We also have before us a separate appeal filed by outside counsel-the Capital Habeas Unit of the Federal Public Defender's Office of the Western District of Texas- ostensibly on White's behalf. That appeal seeks to challenge the district court's denial of White's motion to substitute counsel and for a stay of execution. The Capital Habeas Unit has also filed a motion in our court for a stay of execution. We consolidated all of White's related cases for purposes of briefing. Even assuming arguendo that the Capital Habeas Unit is properly authorized to bring this appeal, the district court did not abuse its discretion in denying the motion to substitute counsel. See Christeson v. Roper, 574 U.S. 373, 377 (2015). The motion was untimely; the district court conducted an adequate inquiry into White's complaint; and, as our analysis shows, the motion that the Capital Habeas Unit seeks to file on White's behalf would be futile. See id. at 377, 380. Thus, we AFFIRM the district court's denial of the motion to substitute counsel.
Even if we did, we would not do so. We consider four factors when evaluating whether to grant such stays: "(1) whether the stay applicant has made a strong showing that he is likely to succeed on the merits; (2) whether the applicant will be irreparably injured absent a stay; (3) whether issuance of a stay will substantially injure the other parties interested in the proceeding; and (4) where the public interest lies." In re Burton, 111 F.4th at 667 n.4 (quoting Nken v. Holder, 556 U.S. 418, 434 (2009)). We recognize, of course, the gravity of this case, and we do not doubt that Mr.
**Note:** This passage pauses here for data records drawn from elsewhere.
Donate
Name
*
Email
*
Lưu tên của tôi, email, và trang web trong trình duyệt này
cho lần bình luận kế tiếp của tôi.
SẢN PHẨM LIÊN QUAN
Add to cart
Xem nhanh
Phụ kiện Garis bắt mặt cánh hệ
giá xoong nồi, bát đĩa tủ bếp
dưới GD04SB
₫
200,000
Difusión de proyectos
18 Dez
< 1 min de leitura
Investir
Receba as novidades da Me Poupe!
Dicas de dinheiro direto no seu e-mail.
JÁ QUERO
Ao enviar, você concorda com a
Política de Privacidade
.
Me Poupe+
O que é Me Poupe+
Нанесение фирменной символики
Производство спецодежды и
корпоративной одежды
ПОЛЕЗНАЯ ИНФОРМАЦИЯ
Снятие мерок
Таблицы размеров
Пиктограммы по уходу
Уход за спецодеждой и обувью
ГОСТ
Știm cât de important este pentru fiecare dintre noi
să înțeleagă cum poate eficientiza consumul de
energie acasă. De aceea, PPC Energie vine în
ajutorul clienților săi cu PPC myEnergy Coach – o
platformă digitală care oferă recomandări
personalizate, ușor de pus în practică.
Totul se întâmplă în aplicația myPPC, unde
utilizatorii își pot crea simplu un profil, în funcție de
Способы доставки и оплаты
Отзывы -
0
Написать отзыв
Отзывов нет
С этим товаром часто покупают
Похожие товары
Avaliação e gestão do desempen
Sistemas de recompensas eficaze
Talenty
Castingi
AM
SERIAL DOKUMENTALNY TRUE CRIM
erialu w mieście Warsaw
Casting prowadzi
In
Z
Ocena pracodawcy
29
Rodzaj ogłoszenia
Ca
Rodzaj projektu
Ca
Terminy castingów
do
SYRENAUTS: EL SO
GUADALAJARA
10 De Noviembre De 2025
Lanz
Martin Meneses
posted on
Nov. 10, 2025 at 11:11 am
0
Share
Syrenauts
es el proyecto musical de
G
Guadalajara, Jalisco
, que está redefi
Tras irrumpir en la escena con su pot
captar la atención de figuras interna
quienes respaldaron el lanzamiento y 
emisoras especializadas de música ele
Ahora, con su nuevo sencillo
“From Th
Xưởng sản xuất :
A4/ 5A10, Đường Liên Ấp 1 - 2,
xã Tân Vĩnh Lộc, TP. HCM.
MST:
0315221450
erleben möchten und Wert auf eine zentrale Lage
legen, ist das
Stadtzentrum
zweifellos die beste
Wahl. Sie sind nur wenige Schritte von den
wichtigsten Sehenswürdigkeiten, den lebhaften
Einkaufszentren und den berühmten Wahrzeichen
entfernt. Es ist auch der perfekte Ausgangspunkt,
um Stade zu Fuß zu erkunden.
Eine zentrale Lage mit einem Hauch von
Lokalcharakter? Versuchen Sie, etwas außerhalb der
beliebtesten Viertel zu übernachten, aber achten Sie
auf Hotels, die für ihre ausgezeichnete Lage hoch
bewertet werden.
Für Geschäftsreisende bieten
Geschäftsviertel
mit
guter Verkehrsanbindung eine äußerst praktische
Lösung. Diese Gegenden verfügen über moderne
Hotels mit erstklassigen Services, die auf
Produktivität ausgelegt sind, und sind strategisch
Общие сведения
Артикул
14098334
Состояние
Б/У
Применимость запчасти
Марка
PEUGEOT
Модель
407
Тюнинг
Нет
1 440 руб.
White's imminent execution will constitute irreparable harm. But because none of the rest of the factors are met, we would nevertheless deny the motion for a stay of execution included in the § 2244 motion. For the same reasons and because White is not entitled to substituted counsel, we AFFIRM the district court's denial of a stay of execution and DENY the motion for a stay filed by the Capital Habeas Unit. White's argument for a stay under McFarland v. Scott, 512 U.S. 849 (1994), depends on his asserted need for substituted counsel. Thus, it was not an abuse of discretion for the district court to deny a stay, and we decline to grant a stay.
Finally, the Rule 60(b) motion, transferred to our court, is DENIED as a successive habeas petition for all the reasons stated above. We also DENY the motion to supplement the record filed by the Capital Habeas Unit. "We will not ordinarily enlarge the record on appeal to include material not before the district court." United States v. Flores, 887 F.2d 543, 546 (5th Cir. 1989). And the material proffered by White neither justifies the egregious dilatoriness of his filings nor establishes authorization to submit a successive application for habeas.
[*] This opinion is not designated for publication. See 5TH CIR. R. 47.5.